All pictures are to be dropped, and everything else in the data duplicated exactly.

== Supplied records ==

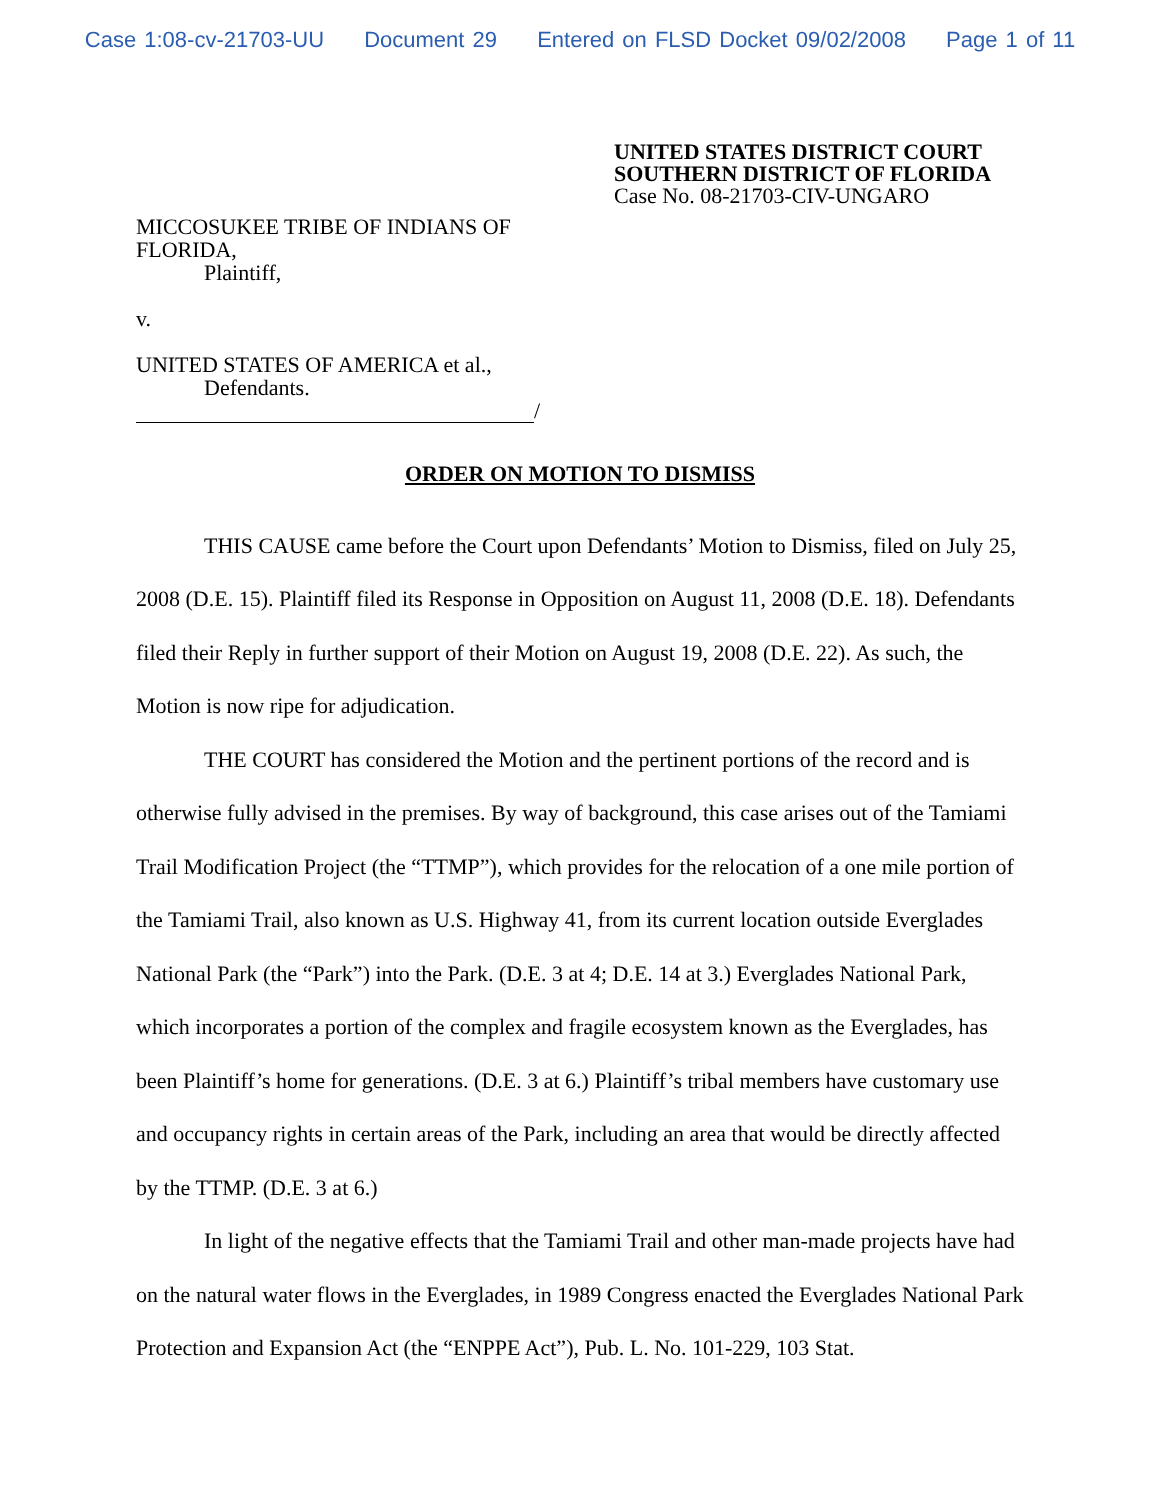Case 1:08-cv-21703-UU Document 29 Entered on FLSD Docket 09/02/2008 Page 1 of 11
UNITED STATES DISTRICT COURT
SOUTHERN DISTRICT OF FLORIDA
Case No. 08-21703-CIV-UNGARO
MICCOSUKEE TRIBE OF INDIANS OF
FLORIDA,
Plaintiff,
v.
UNITED STATES OF AMERICA et al.,
Defendants.
/
ORDER ON MOTION TO DISMISS
THIS CAUSE came before the Court upon Defendants’ Motion to Dismiss, filed on July 25, 2008 (D.E. 15). Plaintiff filed its Response in Opposition on August 11, 2008 (D.E. 18). Defendants filed their Reply in further support of their Motion on August 19, 2008 (D.E. 22). As such, the Motion is now ripe for adjudication.
THE COURT has considered the Motion and the pertinent portions of the record and is otherwise fully advised in the premises. By way of background, this case arises out of the Tamiami Trail Modification Project (the “TTMP”), which provides for the relocation of a one mile portion of the Tamiami Trail, also known as U.S. Highway 41, from its current location outside Everglades National Park (the “Park”) into the Park. (D.E. 3 at 4; D.E. 14 at 3.) Everglades National Park, which incorporates a portion of the complex and fragile ecosystem known as the Everglades, has been Plaintiff’s home for generations. (D.E. 3 at 6.) Plaintiff’s tribal members have customary use and occupancy rights in certain areas of the Park, including an area that would be directly affected by the TTMP. (D.E. 3 at 6.)
In light of the negative effects that the Tamiami Trail and other man-made projects have had on the natural water flows in the Everglades, in 1989 Congress enacted the Everglades National Park Protection and Expansion Act (the “ENPPE Act”), Pub. L. No. 101-229, 103 Stat.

===

Output below →
Case 1:08-cv-21703-UU Document 29 Entered on FLSD Docket 09/02/2008 Page 1 of 11
UNITED STATES DISTRICT COURT
SOUTHERN DISTRICT OF FLORIDA
Case No. 08-21703-CIV-UNGARO
MICCOSUKEE TRIBE OF INDIANS OF
FLORIDA,
Plaintiff,
v.
UNITED STATES OF AMERICA et al.,
Defendants.
/
ORDER ON MOTION TO DISMISS
THIS CAUSE came before the Court upon Defendants’ Motion to Dismiss, filed on July 25, 2008 (D.E. 15). Plaintiff filed its Response in Opposition on August 11, 2008 (D.E. 18). Defendants filed their Reply in further support of their Motion on August 19, 2008 (D.E. 22). As such, the Motion is now ripe for adjudication.
THE COURT has considered the Motion and the pertinent portions of the record and is otherwise fully advised in the premises. By way of background, this case arises out of the Tamiami Trail Modification Project (the “TTMP”), which provides for the relocation of a one mile portion of the Tamiami Trail, also known as U.S. Highway 41, from its current location outside Everglades National Park (the “Park”) into the Park. (D.E. 3 at 4; D.E. 14 at 3.) Everglades National Park, which incorporates a portion of the complex and fragile ecosystem known as the Everglades, has been Plaintiff’s home for generations. (D.E. 3 at 6.) Plaintiff’s tribal members have customary use and occupancy rights in certain areas of the Park, including an area that would be directly affected by the TTMP. (D.E. 3 at 6.)
In light of the negative effects that the Tamiami Trail and other man-made projects have had on the natural water flows in the Everglades, in 1989 Congress enacted the Everglades National Park Protection and Expansion Act (the “ENPPE Act”), Pub. L. No. 101-229, 103 Stat.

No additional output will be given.